**What the exercise asks:** Out of the listing below, copy every line that carries the string "pixels".

---- Records for the exercise

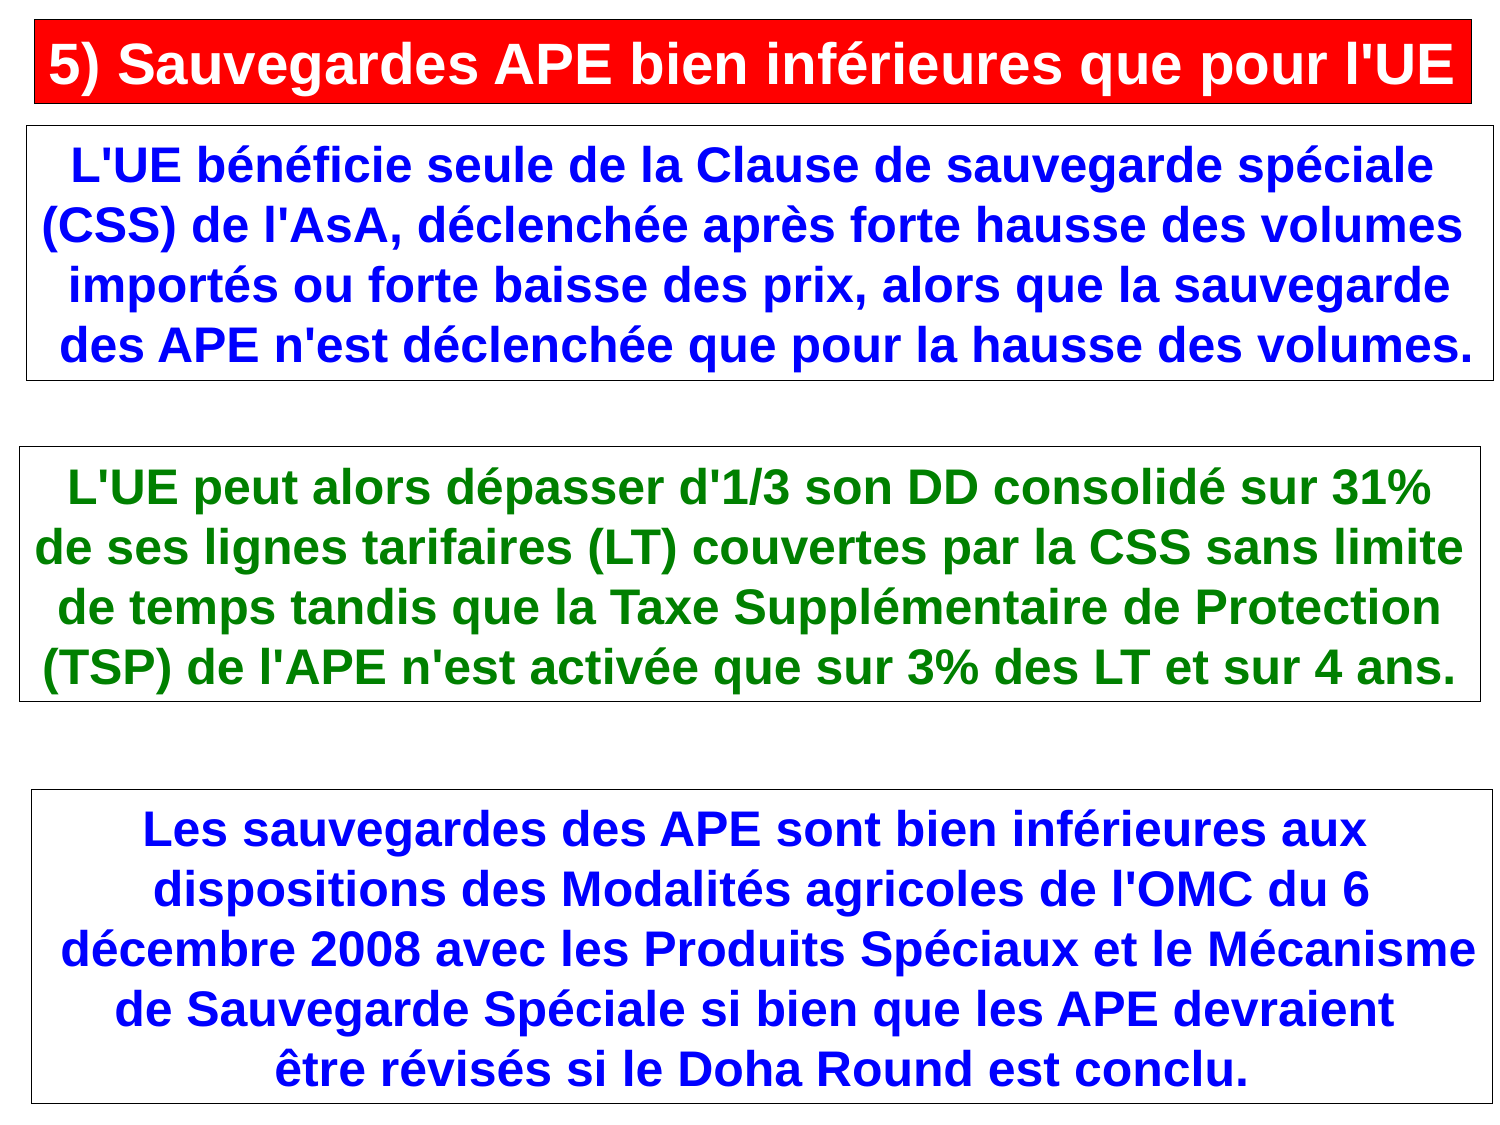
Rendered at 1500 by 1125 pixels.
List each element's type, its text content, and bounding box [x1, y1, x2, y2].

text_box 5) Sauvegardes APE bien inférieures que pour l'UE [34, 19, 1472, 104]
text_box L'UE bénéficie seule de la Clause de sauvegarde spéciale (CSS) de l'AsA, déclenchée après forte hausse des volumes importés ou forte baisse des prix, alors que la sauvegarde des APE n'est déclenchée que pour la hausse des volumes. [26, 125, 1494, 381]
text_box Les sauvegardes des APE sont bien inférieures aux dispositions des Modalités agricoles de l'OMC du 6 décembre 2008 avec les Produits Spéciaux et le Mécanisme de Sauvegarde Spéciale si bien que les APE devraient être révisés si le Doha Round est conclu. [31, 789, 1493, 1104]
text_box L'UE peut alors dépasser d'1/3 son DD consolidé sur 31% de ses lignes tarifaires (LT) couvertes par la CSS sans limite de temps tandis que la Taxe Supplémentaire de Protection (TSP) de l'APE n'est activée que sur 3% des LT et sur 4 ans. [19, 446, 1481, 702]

--------
---- Records for the exercise

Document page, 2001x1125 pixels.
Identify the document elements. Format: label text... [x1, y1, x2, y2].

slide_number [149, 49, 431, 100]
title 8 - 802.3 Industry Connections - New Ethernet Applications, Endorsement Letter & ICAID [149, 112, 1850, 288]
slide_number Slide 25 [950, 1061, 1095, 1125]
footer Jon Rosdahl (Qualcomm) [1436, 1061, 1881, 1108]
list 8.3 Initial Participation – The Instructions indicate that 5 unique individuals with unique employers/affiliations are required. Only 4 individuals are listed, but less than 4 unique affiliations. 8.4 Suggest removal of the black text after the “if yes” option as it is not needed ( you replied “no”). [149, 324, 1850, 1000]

--------

**Answer box:**
Rendered at 1500 by 1125 pixels.
Document page, 2001x1125 pixels.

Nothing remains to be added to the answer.